A: Cain is the firstborn and would be the more responsible son to carry on the line of the father. Cain tills the land and Abel keeps the flocks. As meat was probably not eaten until after the flood, Cain’s responsibility was probably greater, for he was responsible for providing food, whereas Abel was responsible for providing wool for clothing.
Q: In verse three, both sons bring an offering to the Lord. (This was probably learned from Adam, but the story focuses on the sons.) Why did they bring offerings and what was the primary difference and significance between Cain’s offering and Abel’s?
A: Most probably, God instructed Adam how to bring offerings and Adam taught his sons. The purpose of the offerings was to recognize that God is God over their lives and perhaps also for the recognition of their sin; thus, sin offerings.
Although offerings were formalized in the Levitical laws, in general meat (blood) offerings applied to the issue of sin, whereas grain offerings applied to the issue of dedication and devotion.

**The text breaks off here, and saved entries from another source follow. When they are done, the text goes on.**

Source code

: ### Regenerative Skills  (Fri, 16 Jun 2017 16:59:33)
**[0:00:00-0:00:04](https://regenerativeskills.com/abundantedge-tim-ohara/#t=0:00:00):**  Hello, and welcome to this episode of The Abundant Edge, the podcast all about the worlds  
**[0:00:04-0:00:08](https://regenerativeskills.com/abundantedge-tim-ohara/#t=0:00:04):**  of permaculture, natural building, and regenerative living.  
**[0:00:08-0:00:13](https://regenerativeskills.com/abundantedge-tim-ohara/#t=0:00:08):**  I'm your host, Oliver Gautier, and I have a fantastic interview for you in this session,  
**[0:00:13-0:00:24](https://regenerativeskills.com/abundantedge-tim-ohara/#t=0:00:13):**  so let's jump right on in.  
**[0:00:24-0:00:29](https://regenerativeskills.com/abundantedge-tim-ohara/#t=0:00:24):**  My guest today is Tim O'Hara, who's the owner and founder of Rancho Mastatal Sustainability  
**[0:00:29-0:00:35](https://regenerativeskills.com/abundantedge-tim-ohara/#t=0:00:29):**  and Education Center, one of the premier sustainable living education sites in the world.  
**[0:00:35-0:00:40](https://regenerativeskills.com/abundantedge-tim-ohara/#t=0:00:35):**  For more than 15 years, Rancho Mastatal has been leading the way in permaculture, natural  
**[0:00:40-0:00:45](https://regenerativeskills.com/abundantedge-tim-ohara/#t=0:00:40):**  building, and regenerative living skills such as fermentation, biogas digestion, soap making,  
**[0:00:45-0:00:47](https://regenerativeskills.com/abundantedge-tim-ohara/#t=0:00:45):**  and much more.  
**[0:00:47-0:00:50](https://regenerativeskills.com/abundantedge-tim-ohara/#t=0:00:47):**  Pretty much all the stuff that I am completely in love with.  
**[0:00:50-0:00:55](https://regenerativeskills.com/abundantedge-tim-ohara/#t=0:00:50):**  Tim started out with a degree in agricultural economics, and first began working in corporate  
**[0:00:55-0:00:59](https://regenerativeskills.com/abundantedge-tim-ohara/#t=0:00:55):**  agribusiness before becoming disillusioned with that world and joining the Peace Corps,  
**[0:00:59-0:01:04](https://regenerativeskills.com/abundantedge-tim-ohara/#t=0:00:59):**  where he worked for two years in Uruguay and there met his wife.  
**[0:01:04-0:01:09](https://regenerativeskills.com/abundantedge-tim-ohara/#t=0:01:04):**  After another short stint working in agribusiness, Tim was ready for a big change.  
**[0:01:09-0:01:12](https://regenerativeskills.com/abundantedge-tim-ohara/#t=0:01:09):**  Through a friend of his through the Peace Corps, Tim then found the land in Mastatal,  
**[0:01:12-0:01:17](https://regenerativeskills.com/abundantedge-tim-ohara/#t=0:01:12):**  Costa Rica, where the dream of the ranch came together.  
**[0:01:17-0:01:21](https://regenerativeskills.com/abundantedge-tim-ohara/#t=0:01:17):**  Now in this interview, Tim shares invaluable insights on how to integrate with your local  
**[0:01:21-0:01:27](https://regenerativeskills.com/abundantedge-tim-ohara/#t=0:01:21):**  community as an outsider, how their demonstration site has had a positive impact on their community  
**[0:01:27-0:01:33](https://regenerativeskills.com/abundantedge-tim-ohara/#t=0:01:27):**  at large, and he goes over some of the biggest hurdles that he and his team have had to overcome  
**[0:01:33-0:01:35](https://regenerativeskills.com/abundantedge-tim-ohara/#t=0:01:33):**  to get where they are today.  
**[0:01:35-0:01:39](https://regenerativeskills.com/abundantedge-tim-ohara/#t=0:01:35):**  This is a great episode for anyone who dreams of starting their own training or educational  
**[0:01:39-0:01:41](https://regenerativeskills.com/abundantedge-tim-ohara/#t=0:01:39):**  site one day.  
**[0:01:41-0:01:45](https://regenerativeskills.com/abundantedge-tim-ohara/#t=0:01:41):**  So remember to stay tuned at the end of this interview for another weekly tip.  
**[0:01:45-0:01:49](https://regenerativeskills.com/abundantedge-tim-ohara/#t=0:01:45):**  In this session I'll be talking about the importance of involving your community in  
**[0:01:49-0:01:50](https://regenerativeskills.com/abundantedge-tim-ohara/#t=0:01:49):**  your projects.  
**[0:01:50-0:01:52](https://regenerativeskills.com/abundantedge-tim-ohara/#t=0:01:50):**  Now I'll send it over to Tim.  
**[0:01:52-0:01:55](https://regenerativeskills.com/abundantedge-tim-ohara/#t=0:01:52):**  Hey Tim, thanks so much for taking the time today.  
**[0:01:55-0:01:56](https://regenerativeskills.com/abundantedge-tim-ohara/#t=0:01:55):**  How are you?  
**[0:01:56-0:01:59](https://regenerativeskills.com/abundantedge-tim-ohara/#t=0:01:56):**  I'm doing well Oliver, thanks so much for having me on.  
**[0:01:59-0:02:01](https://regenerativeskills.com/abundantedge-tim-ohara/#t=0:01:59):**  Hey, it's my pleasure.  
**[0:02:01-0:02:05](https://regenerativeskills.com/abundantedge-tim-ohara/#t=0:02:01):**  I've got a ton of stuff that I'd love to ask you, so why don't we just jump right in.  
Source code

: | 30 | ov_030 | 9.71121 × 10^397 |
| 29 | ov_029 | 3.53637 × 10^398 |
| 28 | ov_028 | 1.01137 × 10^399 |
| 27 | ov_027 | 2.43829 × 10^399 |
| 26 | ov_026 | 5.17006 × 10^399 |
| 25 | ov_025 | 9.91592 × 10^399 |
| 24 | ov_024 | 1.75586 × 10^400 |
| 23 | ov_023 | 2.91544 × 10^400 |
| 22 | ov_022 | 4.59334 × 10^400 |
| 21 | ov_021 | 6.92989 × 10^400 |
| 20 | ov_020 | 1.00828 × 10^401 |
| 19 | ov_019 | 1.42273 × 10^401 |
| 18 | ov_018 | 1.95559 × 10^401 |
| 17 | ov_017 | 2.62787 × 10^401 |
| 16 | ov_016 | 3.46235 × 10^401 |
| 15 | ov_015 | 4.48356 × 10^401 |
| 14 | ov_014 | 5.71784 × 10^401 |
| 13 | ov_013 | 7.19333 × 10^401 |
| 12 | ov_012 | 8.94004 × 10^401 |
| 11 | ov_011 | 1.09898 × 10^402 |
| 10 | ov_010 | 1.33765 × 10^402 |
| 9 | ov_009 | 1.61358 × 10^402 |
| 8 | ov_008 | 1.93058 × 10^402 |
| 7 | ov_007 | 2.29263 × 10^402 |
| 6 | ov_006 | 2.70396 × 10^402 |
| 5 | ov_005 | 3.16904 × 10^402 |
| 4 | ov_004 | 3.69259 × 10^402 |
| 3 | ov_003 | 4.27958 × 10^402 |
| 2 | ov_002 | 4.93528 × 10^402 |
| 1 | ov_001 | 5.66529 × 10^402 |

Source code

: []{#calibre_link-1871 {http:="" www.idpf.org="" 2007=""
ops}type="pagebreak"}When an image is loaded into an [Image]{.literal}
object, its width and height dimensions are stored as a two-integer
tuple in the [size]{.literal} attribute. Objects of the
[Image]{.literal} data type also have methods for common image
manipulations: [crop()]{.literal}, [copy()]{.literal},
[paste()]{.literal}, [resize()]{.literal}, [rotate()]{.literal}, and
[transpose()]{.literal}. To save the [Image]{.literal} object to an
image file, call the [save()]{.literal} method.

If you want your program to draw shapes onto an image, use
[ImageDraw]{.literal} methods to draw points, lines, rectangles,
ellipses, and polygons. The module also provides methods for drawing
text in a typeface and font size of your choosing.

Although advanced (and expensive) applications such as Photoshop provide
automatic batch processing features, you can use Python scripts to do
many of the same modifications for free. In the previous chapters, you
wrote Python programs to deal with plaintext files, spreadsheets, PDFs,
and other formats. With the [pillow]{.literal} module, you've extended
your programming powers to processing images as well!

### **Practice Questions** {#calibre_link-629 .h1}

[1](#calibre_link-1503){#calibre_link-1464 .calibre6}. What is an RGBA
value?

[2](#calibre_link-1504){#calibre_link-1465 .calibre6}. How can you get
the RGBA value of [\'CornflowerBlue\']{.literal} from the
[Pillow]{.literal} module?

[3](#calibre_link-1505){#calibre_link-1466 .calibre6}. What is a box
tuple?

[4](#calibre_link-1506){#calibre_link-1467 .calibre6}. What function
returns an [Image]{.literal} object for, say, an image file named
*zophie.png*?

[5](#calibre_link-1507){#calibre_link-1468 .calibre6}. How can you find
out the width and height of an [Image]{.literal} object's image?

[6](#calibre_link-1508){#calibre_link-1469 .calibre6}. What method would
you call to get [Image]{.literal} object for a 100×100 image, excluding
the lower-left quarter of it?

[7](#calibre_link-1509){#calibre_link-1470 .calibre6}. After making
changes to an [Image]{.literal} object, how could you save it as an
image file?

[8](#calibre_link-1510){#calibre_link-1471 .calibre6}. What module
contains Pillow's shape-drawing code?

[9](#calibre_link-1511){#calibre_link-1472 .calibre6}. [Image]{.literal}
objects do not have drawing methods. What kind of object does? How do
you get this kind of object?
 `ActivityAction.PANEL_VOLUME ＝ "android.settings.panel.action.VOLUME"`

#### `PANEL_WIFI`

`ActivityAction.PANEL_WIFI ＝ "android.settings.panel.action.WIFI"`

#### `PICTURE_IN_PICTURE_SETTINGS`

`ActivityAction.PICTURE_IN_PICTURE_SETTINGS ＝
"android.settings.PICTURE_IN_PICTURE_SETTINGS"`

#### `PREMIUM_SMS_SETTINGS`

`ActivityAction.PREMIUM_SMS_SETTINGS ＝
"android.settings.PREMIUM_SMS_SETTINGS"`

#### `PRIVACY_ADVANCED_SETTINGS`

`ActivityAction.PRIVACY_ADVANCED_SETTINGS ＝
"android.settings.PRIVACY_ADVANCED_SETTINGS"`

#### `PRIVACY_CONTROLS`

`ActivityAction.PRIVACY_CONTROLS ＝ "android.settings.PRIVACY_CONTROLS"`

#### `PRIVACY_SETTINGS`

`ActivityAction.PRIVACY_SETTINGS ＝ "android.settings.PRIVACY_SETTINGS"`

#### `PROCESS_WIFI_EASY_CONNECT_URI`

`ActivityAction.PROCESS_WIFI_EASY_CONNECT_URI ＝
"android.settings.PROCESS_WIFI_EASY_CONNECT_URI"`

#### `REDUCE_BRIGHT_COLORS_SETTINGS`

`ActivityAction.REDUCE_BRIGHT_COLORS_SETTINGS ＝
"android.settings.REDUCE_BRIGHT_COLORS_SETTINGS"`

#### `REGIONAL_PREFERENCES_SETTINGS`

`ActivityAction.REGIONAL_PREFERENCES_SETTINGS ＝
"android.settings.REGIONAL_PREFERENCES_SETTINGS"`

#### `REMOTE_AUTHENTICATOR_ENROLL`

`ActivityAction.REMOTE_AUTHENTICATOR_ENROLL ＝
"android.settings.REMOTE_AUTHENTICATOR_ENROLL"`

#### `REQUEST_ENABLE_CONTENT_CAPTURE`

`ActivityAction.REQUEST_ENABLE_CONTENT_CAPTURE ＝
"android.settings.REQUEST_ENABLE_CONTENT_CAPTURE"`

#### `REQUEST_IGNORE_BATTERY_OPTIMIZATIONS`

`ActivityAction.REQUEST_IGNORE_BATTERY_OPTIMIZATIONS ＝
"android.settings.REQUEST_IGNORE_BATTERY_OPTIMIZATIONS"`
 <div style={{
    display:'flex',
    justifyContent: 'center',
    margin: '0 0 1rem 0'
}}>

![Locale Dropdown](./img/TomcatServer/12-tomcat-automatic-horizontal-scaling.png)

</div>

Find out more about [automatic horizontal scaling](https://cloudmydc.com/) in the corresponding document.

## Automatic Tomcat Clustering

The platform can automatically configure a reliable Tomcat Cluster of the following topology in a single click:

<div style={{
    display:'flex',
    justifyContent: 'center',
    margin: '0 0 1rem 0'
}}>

The primary difference in Cain’s and Abel’s offering is twofold: Abel’s offering was of the “firstlings” of the flock (not stated that Cain’s was of the first fruit of his harvest), and, more importantly, Abel’s offering involved the “fat portions” of the sacrifice. That could only mean that an animal had been sacrificed and blood was shed. (“The Lord God made garments of skin for Adam and his wife, and clothed them.” ―Genesis 3:21 Adam and Eve witnessed the requirement of blood to cover sin.). The significance is that for the forgiveness of sin, the shedding of blood is required. This foreshadows the death of Christ, as does the Atonement sacrifice on the Day of Atonement.
And according to the Law, one may almost say, all things are cleansed with blood, and without shedding of blood there is no forgiveness.
Q: In 5b, how does the Lord respond to the sacrifices? What does it mean to have “regard”?
A: God, being God, has the right to determine what constitutes an acceptable sacrifice. He is the offended party as the result of mankind’s sin, and He is the one to whom reconciliation is due.
|8Cain told Abel his brother. And it came about when they were in the field, that Cain rose up against Abel his brother and killed him.||
[Read v. 8]
Q: How well did Cain deal with his anger?
A: Not as one would hope. Turn to John 8:44. To what incident was Jesus referring when He said, “…he was a murderer from the beginning…”?
Q: From where do you think Cain got the idea of killing (murder)?
A: The idea for killing his brother was probably placed in his mind by “the crouching one”; that is, Satan. In other words, the “sin” what was “crouching at the door” was Satan, waiting for an opportunity to destroy the only one who brought the correct sacrifice and knew the significance of man’s sin.
Q: In verse 11, Cain comes under God’s curse. How does this affect the descendants of Adam?
A: Cain, the firstborn, is cursed; Abel the man of faith, is dead.
“By faith Abel offered to God a better sacrifice than Cain, through which he obtained the testimony that he was righteous, God testifying about his gifts, and through faith, though he is dead, he still speaks.”
“For this is the message which you have heard from the beginning, that we should love one another; not as Cain, who was of the evil one and slew his brother. And for what reason did he slay him? Because his deeds were evil, and his brother’s were righteous.”